## SOURCE TEXT

Data Model Capabilities of Excel 2013
In this chapter, I’ll talk about one of the most power capabilities introduced in Excel: the data model.
Let me ask you this: what is the biggest pain faced by dashboard developers? No, it’s not running out of caffeine because the office espresso machine broke. Indeed, among other things, this book assumes you have ample access to caffeine. What, then, is the biggest pain? The answer doesn’t have to do with the nature of your data (although unclean and unkempt data is a pain in its own right). Even with caffeine and good data, another problem arises. That data is all over the place: in different tables, worksheets, or workbooks.
Disconnected data is an age-old problem. Ever since cavemen figured how to draw glyphs on inner walls, people have been asking questions like, “Is this the same symbol drawn on that cave 75 clicks south?” Those were the days before VLOOKUP, so our ancestors ran through forests in the heat to connect those symbols. Those were among the first data connections we humans created.
And yet we might be no better today either. We’ve replaced cave walls with databases, tables, workbooks, comma-separated value (CSV) files, and web sites. Instead of running through forests in the hot sun, we’ve employed a knotted web of VLOOKUPs and other crazy functions to ensure the data is connected. But when our boss asks, “Can you make a report combining sales data in SAP with customer data in our CRM and production data in ERP?” we might as well be running across that prehistoric forest for all the sweat, anxiety, and work required to fulfill this request using lookup functions and formulas.

## EXERCISE INPUTS
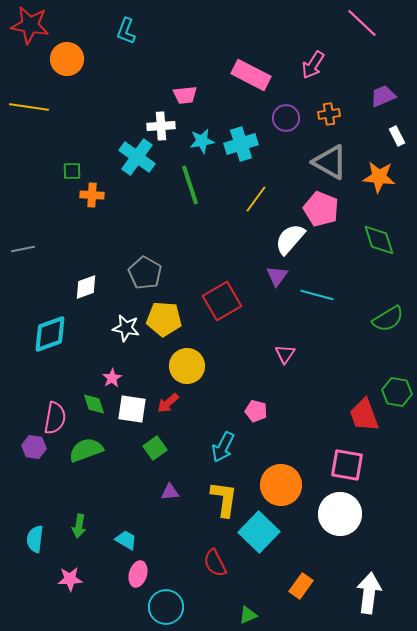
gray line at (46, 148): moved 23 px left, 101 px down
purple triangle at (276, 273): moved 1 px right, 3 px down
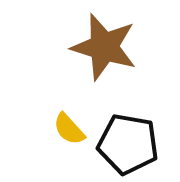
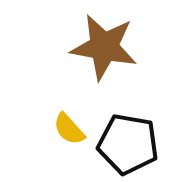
brown star: rotated 6 degrees counterclockwise
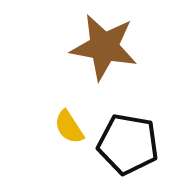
yellow semicircle: moved 2 px up; rotated 9 degrees clockwise
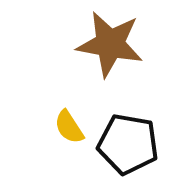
brown star: moved 6 px right, 3 px up
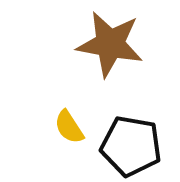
black pentagon: moved 3 px right, 2 px down
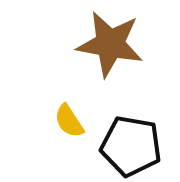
yellow semicircle: moved 6 px up
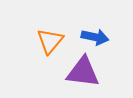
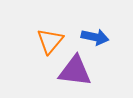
purple triangle: moved 8 px left, 1 px up
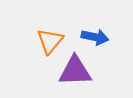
purple triangle: rotated 9 degrees counterclockwise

## PROBLEM SET
#1 Reproduce the records verbatim, starting at the line that contains "brown star: moved 6 px right, 3 px up" and running through the end of the records. Leave out the pictures.
#2 Write the next part of the passage on the Excel 2013 data model, picking up after its final sentence.

## SOLVED TASKS
#1
brown star: moved 6 px right, 3 px up
black pentagon: moved 3 px right, 2 px down
yellow semicircle: moved 6 px up
purple triangle: moved 8 px left, 1 px up
purple triangle: rotated 9 degrees counterclockwise

#2
If you’ve made it this far in the book, then you should know there is another class of problems dashboard developers must deal with. While the previous parts of the book dealt with creating interactive applications, there are applications that must synthesize datasets across a much broader expanse than has been presented in this book thus far. Even before you can create these dashboards, you must bring together various data sources—and those sources could come from many different systems. For these types of problems, VLOOKUP won’t cut it. More to the point, employing many, many lookups could require your spreadsheet to become slow and unruly. Remember, part of good development is avoiding to the extent possible the option to turn off automatic calculation.
Luckily, Microsoft has saved you from slow spreadsheets—and has given you back your Friday afternoons and weekends previously spent connecting disparate data sources by way of VLOOKUP.
Relationship Advice
Don’t worry. I am not turning this book in to relationship advice column. In this section, I’ll talk about data relationships and how they are important to the data model.
Let’s say you have data for sales, customer, and production. With the old method, you would have to use lookup functions to create meaningful connections between these datasets. But what if you could somehow connect everything without any formulas? Then you don’t have to write a heap of VLOOKUP, INDEX, and MATCH formulas. You could figure out questions like, “How many customers in the age group 25 to 40 bought wheat thins that were made in our factory in Nevada in July 2014?” without any formulas whatsoever.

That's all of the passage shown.